Sorry, ranting again. Part of me thinks it would be much better for my blood pressure to quit Facebook, even people I like very much can press the wrong buttons through it. It is very, very rarely anything they say (I have nice friends!) more the things that somehow end up forwarded on to my feed. The big thing that is currently cluttering it up is people complaining about fines for taking the kids out of school and the cost of holidays during school holidays. And actually with Jack in school now it does directly effect me.
The second one I have no problem with people having a bit of a moan about, they are not cheap and they go up so steeply. But I do get very annoyed at people complaining it is not fair!
It is basic economics, we live in a Capitalist society. They are companies who provide these holidays not government funded services, therefore their purpose is to make profit. They will charge as much as they can for any given time. They can only charge what people will pay or they are left with empty accommodation and reduce prices.
By complaining about these costs it is really a complaint that some people have more money. The answer is socialism!

What this exercise asks:
1: From the post about school-holiday prices, repeat the passage starting with "It is basic" and going on through "answer is socialism!".
2: In the post about school-holiday prices, what two complaints does the writer say are currently cluttering their Facebook feed?

The data:
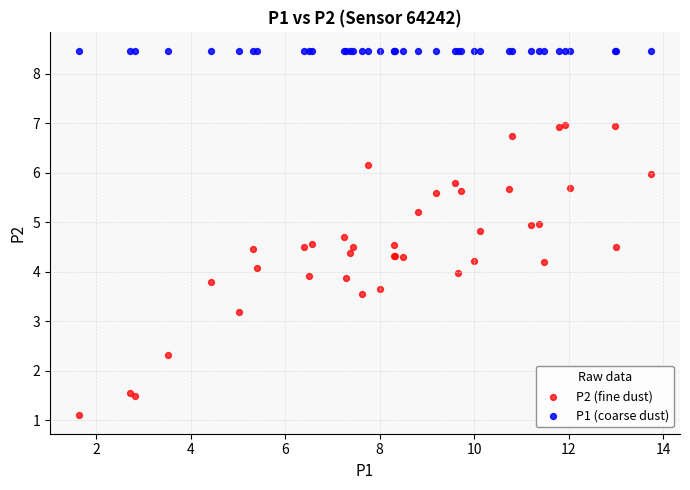

Which series reaches the minimum Y coordinate?

P2 (fine dust)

Answers given:
1:
It is basic economics, we live in a Capitalist society. They are companies who provide these holidays not government funded services, therefore their purpose is to make profit. They will charge as much as they can for any given time. They can only charge what people will pay or they are left with empty accommodation and reduce prices.
By complaining about these costs it is really a complaint that some people have more money. The answer is socialism!

2: People complaining about fines for taking the kids out of school, and about the cost of holidays during school holidays.